**TEKS YANG DIBERIKAN:**
═══
Ketidakpuasan atas keilmuan yang dibangun diatas pemikiran awam terus mendorong berbagai disiplin keilmuan, salah satunya adalah filsafat. Filsafat mengurai kembali semua asumsi tersebut guna mendapatkan sebuah pengetahuan yang hakiki.7 Setiap kepala memiliki pemikirannya masing-masing, begitu pula dengan para ilmuan, setiap individu merujuk pada filsatat yang sama, yaitu penggunaan metode Ilmiah dalam menyelesaikan sebuah problematika keilmuan yang mereka hadapi.8 Karena penggunaan metode ilmiah dalam sebuah wacana keilmuan dapat meringankan ilmuan dan pengikutnya dalam melacak kebenaran wacana mereka tersebut. Sehigga akhirnya lahirlah sebuah asumsi bahwa dalam pengetahuan ilmiah semua kebenaran dapat dipertanggung jawabkan, meskipun hanya atas nama logika. Karena pada hakekatnya setiap kebenaran ilmiah selalu diperkuat dengan adanya bukti-bukti empiris maupun indrawi yang mengikutinya. Sehingga dalam proses berfikir ilmiah ataupun sebuah pencapaian pemahaman final perlu ditopang dengan logika.

Disebut logika bilamana ia secara luas dapat definisikan sebagai pengkajian untuk berpikir secara benar, yang bermuara pada kesimpulan yang benar.10 Penarikan kesimpulan dalam berpikir ilmiah dapat dilakukan dengan dua cara yaitu dengan logika deduktif dan logika induktif. Selain itu bahasa sebagai sarana berpikir ilmiah juga sangat berperan penting dalam melakukan kegiatan berpikir ilmiah. Karena bahasa merupakan alat komunikasi verbal yang dipakai dalam seluruh proses berpikir ilmiah serta media untuk menyampaikan jalan pikiran tersebut kepada orang lain. Tanpa bahasa maka manusia tidak akan dapat berpikir secara rumit dan abstrak seperti apa yang kita lakukan dalam kegiatan ilmiah.

 

Karenanya, guna mendukung dan mengembangkan wacana keilmuan yang selama ini telah berjalan, maka diperlukan sebuah master plan yang mumpuni. Rencana tersebut haruslah di dalamnya mengandung langkah-langkah baik logika teoritis, skematis, maupun implementasi, serta pelaksanaannya. Ia meliputi: persiapan gambaran metodologi yang akan digunakan, yang diikuti diskursus komprehensif dalam bidang tersebut, kemudian mengkolaborasikannya dengan wacana keilmuan lain,11 sehingga didapati sebuah sistem berfikir yang dapat disambut oleh semua belah pihak. Yang kesemuanya akan kembali bermuara pada proses pembelajaran terutama dalam wacana keilmuan.
═══
**TUJUAN TUGAS 1:**
Terjemahkan ke dalam bahasa Inggris kalimat dari teks tentang logika dan berpikir ilmiah berikut: "Penarikan kesimpulan dalam berpikir ilmiah dapat dilakukan dengan dua cara yaitu dengan logika deduktif dan logika induktif."
**TUJUAN TUGAS 2:**
Tulis kembali daftar di bawah, semuanya dari awal hingga baris yang memuat "Identify the document", dengan mengganti nama "pixels" menjadi "piksel" tanpa mengubah bagian lain. Jangan sertakan gambar dalam jawaban.

**DATA TERSEDIA:**
═══
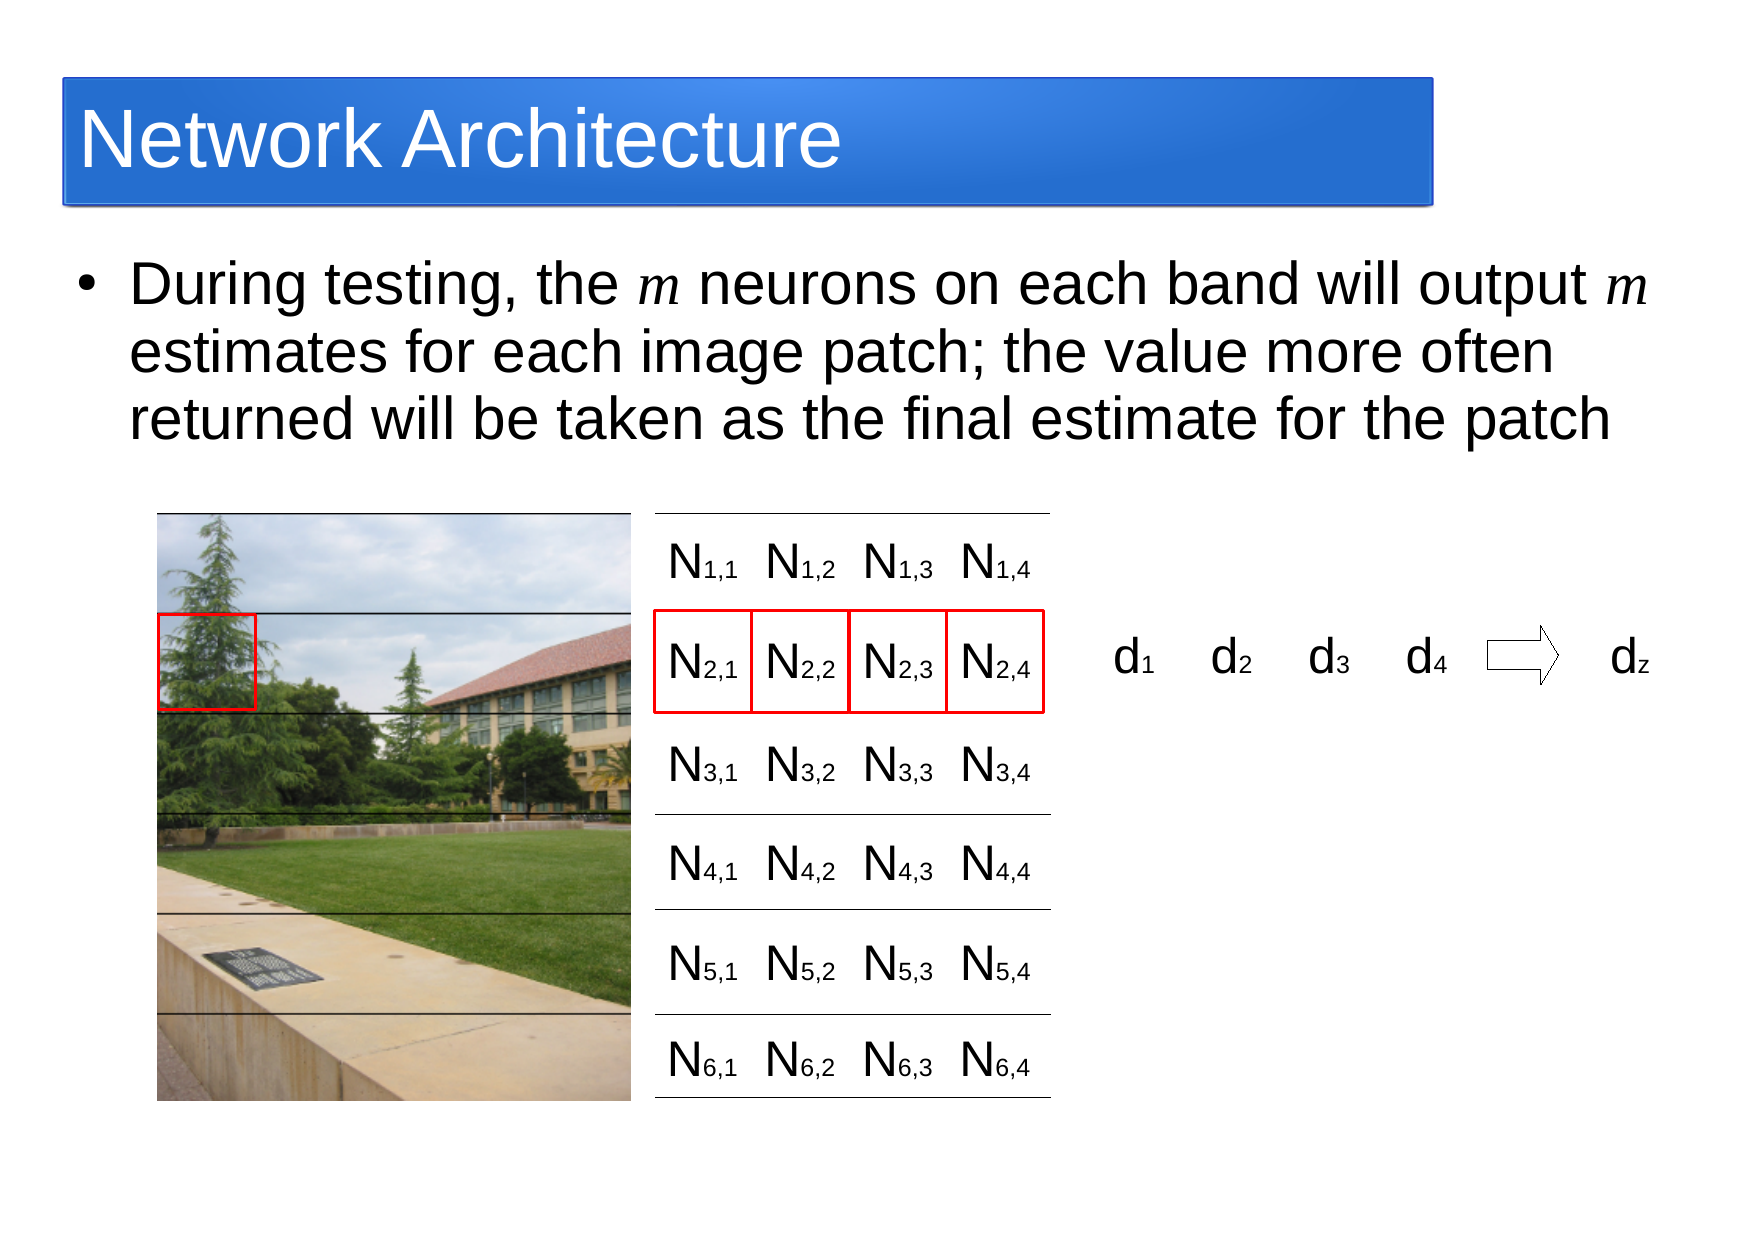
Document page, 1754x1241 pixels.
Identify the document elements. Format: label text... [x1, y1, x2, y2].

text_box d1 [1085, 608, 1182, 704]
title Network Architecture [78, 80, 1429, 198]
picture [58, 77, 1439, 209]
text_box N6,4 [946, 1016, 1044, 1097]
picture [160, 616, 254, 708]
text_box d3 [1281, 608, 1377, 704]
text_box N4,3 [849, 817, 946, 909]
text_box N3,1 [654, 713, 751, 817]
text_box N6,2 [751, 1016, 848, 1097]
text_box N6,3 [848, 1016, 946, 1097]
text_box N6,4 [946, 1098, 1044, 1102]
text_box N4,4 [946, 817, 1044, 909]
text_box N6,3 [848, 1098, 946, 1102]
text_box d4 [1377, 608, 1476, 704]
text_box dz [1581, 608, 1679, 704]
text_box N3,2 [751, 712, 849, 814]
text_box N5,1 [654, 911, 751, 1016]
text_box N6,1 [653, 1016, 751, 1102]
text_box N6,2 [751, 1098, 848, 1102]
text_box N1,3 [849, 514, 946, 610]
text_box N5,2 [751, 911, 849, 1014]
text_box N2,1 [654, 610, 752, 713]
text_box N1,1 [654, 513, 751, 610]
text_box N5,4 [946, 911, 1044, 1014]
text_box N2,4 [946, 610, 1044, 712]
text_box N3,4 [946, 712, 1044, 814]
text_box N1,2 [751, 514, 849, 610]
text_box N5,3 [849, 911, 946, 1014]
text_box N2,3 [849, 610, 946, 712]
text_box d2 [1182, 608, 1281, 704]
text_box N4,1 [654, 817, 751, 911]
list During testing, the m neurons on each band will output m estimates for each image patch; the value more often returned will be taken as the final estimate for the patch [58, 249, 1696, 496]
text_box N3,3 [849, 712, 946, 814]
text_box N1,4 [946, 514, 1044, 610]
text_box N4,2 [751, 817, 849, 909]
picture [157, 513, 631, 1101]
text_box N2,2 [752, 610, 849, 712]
═══
**PENYELESAIAN LENGKAP 1:**
Conclusions in scientific thinking can be drawn in two ways, namely through deductive logic and inductive logic.

**PENYELESAIAN LENGKAP 2:**
Document page, 1754x1241 piksel.
Identify the document elements. Format: label text... [x1, y1, x2, y2].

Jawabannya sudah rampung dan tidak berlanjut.